Monday, September 11, 2006

Payment reform will shift home health agency valuation parameters

Changes authorized by the Balanced Budget Act of 1997 have removed many of the payment benefits that motivated past home health agency acquisition activity and temporarily have slowed the rapid pace of acquisitions of home health agencies. The act required that Medicare's cost-based payment system be replaced with a prospective payment system (PPS) and established an interim payment system to provide a framework for home health agencies to make the transition to the PPS.

As a consequence, realistic valuations of home health agencies will be determined primarily by cash flows, with consideration given to operational factors, such as quality of patient care, service territory, and information systems capabilities. The limitations imposed by the change in payment mechanism will cause acquisition interest to shift away from home health agencies with higher utilization and revenue expansion to agencies able to control costs and achieve operating leverage.

Faced with the need to control healthcare costs, providers increasingly are turning to home care as an important component of a cost-effective integrated delivery system (IDS). The National Association for Home Care (NAHC) estimates that the average daily charges for hospital and skilled nursing facility stays in 1996 were $1,965 and $414, respectively, compared with about $86 for a home care visit.

These cost considerations and expanded patient eligibility caused the number of Medicare-certified home health agencies to almost double from 1990 through 1996 (see Exhibit 1). During that period, estimated Medicare home care outlays increased from about $3.9 billion to about $18.1 billion.(b) Although the combination of all home care services and products, excluding prescription drugs, represents only about 4 percent of the total national expenditures on personal health care,(c) the perceived cost-effectiveness of home care has caused it to become among the fastest growing sectors of the healthcare industry. National expenditures for home care services grew at a compounded annual growth rate of about 18 percent between 1990 and 1996, compared with growth rates of 6.2 percent for inpatient care, 6.6 percent for physician services, and 7.2 percent for total U.S. healthcare services over the same period.(d)

Until recently, Medicare-certified home health agencies were entitled to payment for reasonable costs incurred in providing patient care, with the primary restriction on payment being a set limit on per visit service costs related to patient care. This system was introduced in 1965, and before 1990, it did not appear to promote excessive utilization of services. From 1990 to 1997, however, the average annual number of home care visits per Medicare beneficiary more than doubled, from 36 to 78.(e) According to HCFA, much of this rapid rise in home care expenditures is attributable to the failure of the cost-based payment system to control home care provider operations and utilization through economic incentives.

As a result, a number of measures were included in the Balanced Budget Act of 1997 to rein in rising home care expenditures. The most significant measure was a change in the mechanism HCFA uses to pay Medicare-certified home health agencies. Specifically, the act required HCFA to establish a home health agency prospective payment system (PPS) by October 1, 1999. The act also called for the establishment of a home health agency interim payment system (IPS) to end cost-based payment and provide a mechanism for home health agencies to transition to a full PPS.
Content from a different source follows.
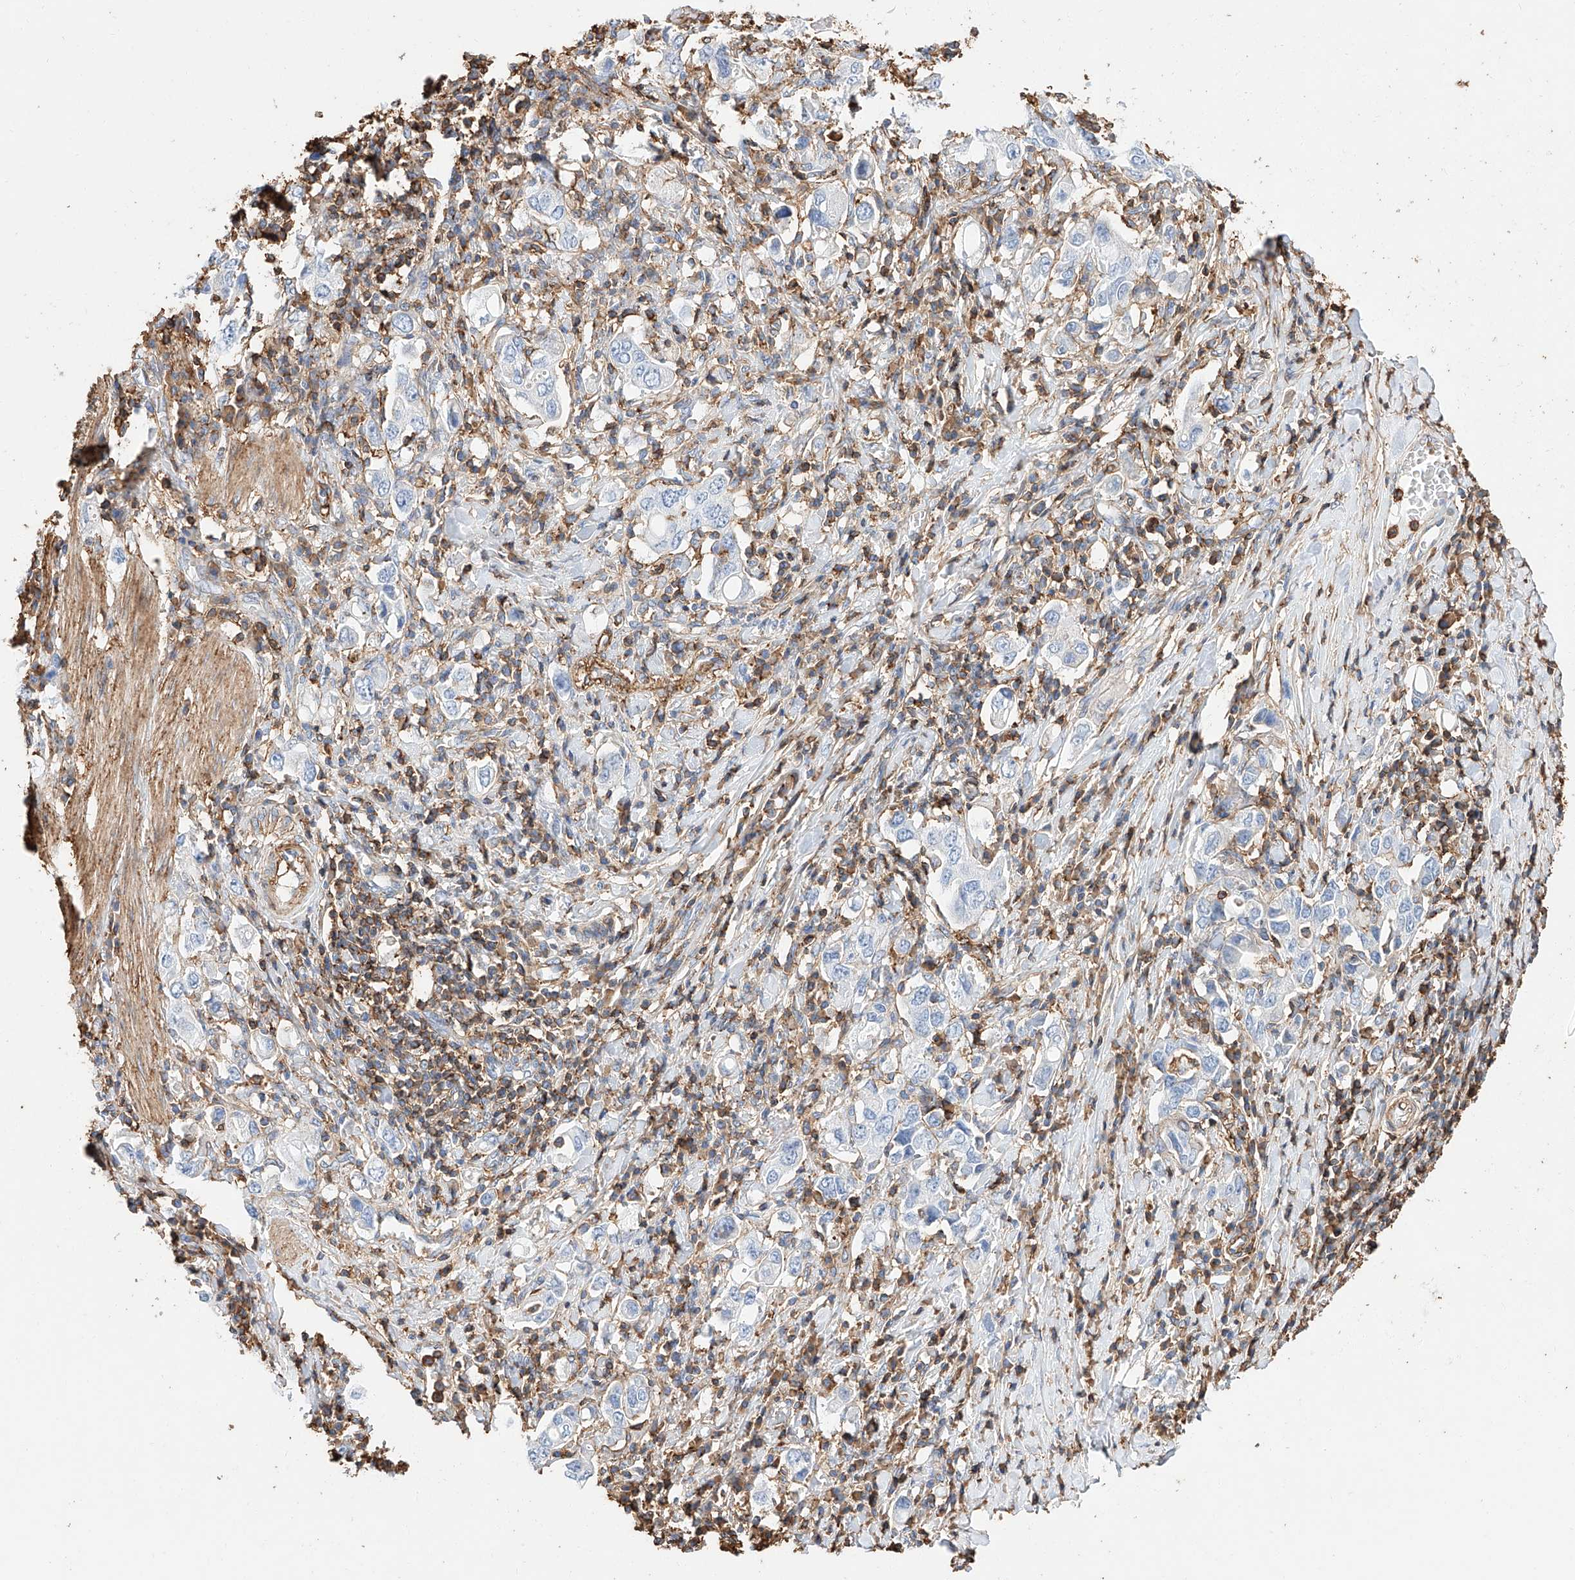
{"staining": {"intensity": "negative", "quantity": "none", "location": "none"}, "tissue": "stomach cancer", "cell_type": "Tumor cells", "image_type": "cancer", "snomed": [{"axis": "morphology", "description": "Adenocarcinoma, NOS"}, {"axis": "topography", "description": "Stomach, upper"}], "caption": "IHC histopathology image of human adenocarcinoma (stomach) stained for a protein (brown), which reveals no expression in tumor cells.", "gene": "WFS1", "patient": {"sex": "male", "age": 62}}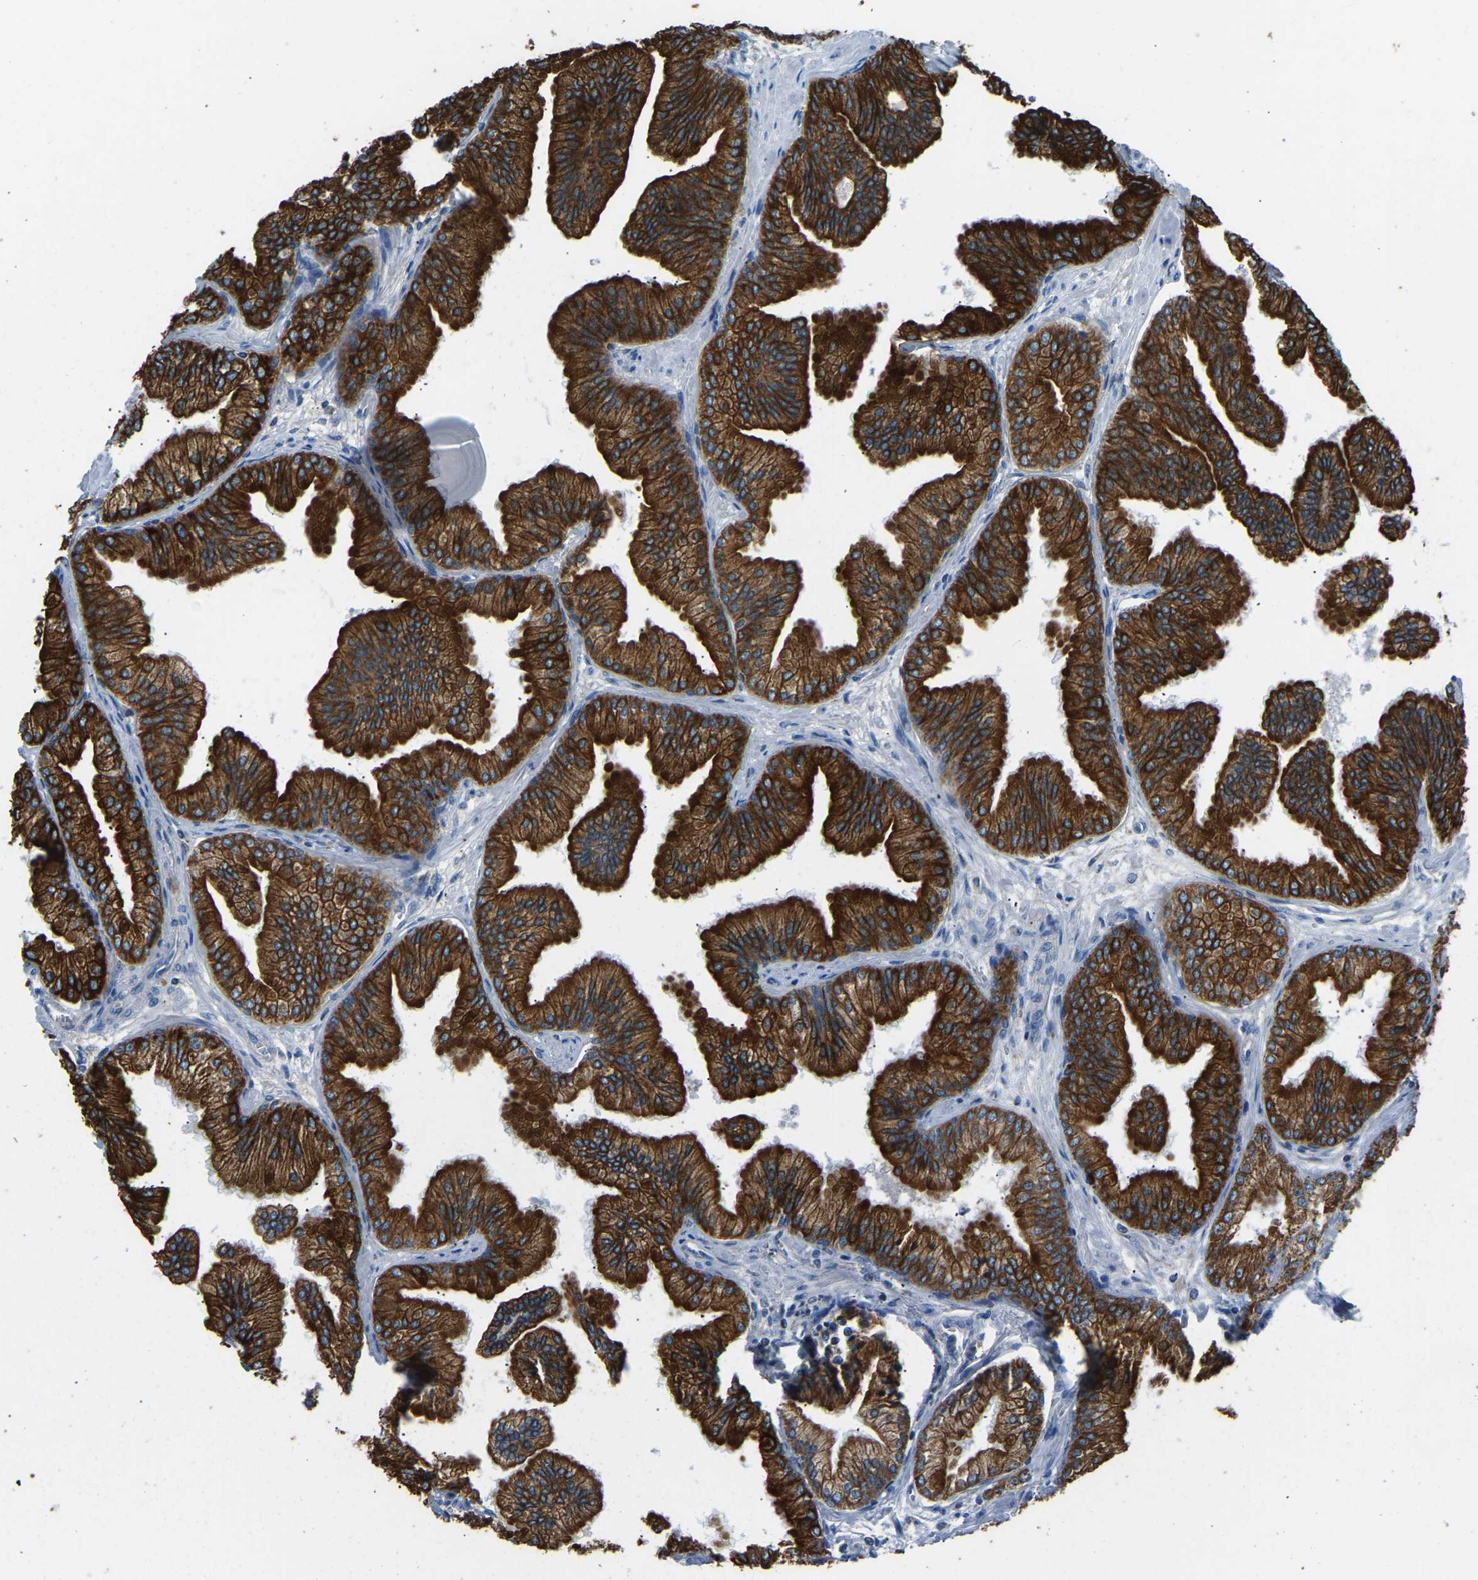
{"staining": {"intensity": "strong", "quantity": ">75%", "location": "cytoplasmic/membranous"}, "tissue": "prostate cancer", "cell_type": "Tumor cells", "image_type": "cancer", "snomed": [{"axis": "morphology", "description": "Adenocarcinoma, Low grade"}, {"axis": "topography", "description": "Prostate"}], "caption": "Prostate cancer stained with a protein marker exhibits strong staining in tumor cells.", "gene": "ZNF200", "patient": {"sex": "male", "age": 52}}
With the passage of the Balanced Budget Act, payment rates for home care services under the IPS were reduced to 2 percent below levels that were in place during the 1993-94 cost-reporting period for most home health agencies. Under the IPS, an annual per beneficiary limit on payment from Medicare also was introduced to control utilization. The per beneficiary limit is computed using a blend of 75 percent of reasonable costs and 25 percent of a regional limit. For most home health agencies, revenue reductions are expected to range from 15 to 22 percent below 1997 limits. f Industry sources estimate that 65 percent of freestanding home health agencies have costs that exceed the payment limits imposed by the IPS.g The impact of the IPS is expected to be far greater on hospital-based agencies because many hospitals routinely allocate overhead costs to their home care businesses.